À première vue, c’est un projet de loisirs impersonnel comme il en pousse partout : 8 000 m² d’espaces ludiques, une franchise “Fort Boyard Aventures”, une promesse d’attractivité à deux pas de la gare. Mais derrière la façade d’Imagi’Parc, prévu pour 2027 à Dunkerque, plusieurs associations locales alertent : ce complexe serait l’un des chevaux de Troie d’un projet bien plus inquiétant.

Ce n’est pas tant le parc que son financeur qui pose problème. L’un des principaux actionnaires, via le fonds Otium Capital, n’est autre que Pierre-Édouard Stérin. Un nom qui revient de plus en plus souvent dans les enquêtes sur l’extrême droite économique et religieuse. Mediapart, L’Humanité, Le Monde : tous dressent le portrait d’un homme d’affaires ultracatholique, anti-avortement, exilé fiscal en Belgique, et engagé dans une stratégie de conquête politique, culturelle et idéologique.
Pour alerter sur les dangers de cette implantation, un collectif inter-associatif a rédigé une lettre ouverte à Patrice Vergriete, président de la Communauté urbaine de Dunkerque.


Cosigné par des collectifs, associations, syndicats et partis politiques de gauche, ce texte rappelle que le milliardaire n’agit pas seul : il orchestre une offensive globale, pensée et financée dans les moindres détails. Son plan “Périclès” (Patriotes Enracinés Résistants Identitaires Chrétiens Libéraux Européens Souverainistes) est doté de 150 millions d’euros pour faire infuser dans la société ses idées réactionnaires, via l’éducation, les médias, les think tanks et les formations de cadres politiques. Objectif affiché : faire tomber 300 villes. Avec, en coulisse, une “réserve” de 2 000 personnes prêtes à occuper les leviers de pouvoir.
“Il est possible de refuser la mainmise d’un tel individu sur nos loisirs, et éviter qu’un bon moment passé en famille ou entre amis ne serve à financer la mise sous cloche de nos libertés.”
À l’heure où Dunkerque célèbre la mémoire de sa Libération, accueillir un acteur aussi engagé dans une entreprise de régression politique et sociale interroge lourdement. La lettre ouverte évoque ces figures de l’avant-guerre comme Alfred Hugenberg ou François Coty, milliardaires d’hier qui, par leurs financements, ont abondamment nourri le feu des politiques fascistes du XXe siècle.

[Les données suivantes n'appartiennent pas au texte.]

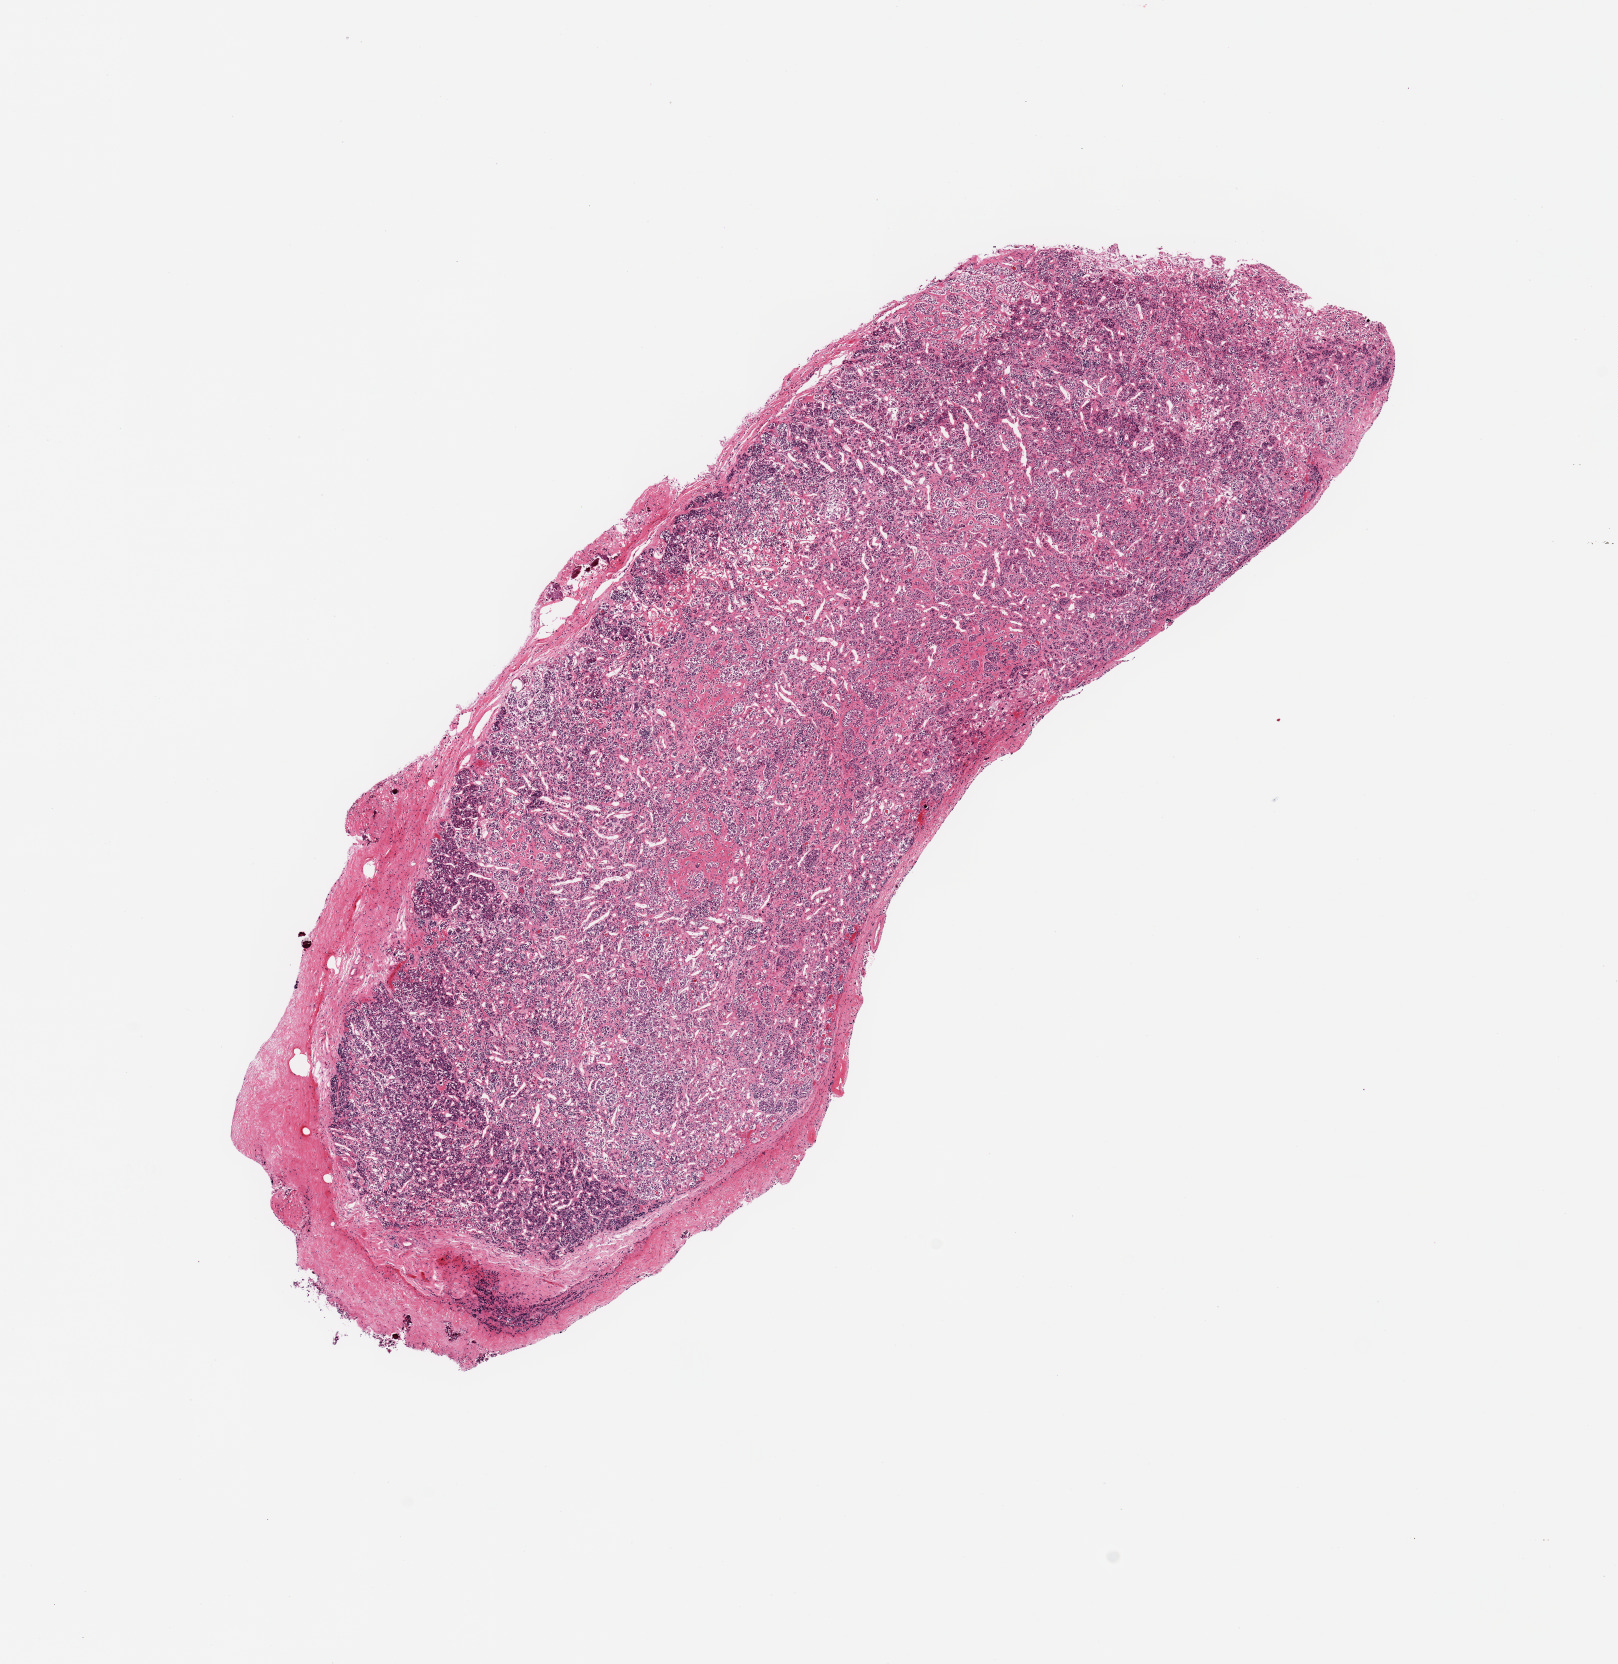
Whole-slide image, H&E stain, brightfield — whole scanned area (about 12.8 x 13.2 mm, acquisition: 20x scan) shown as a low-resolution overview, PAXgene-fixed, paraffin-embedded tissue, section of pituitary (target tissue), tissue donor sample. Female donor.
- pathologist's review note for this sample: 1 piece; anterior pituitary (not brain cortex)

Ce qui se joue ici dépasse de loin un parc d’attractions. C’est une bataille pour l’espace public, pour l’imaginaire, pour la démocratie elle-même. Et comme souvent, le combat contre le fascisme commence bien avant qu’il ne s’affiche en uniforme. Il commence dans les contrats d’aménagement, dans les alliances économiques, dans le silence des maires.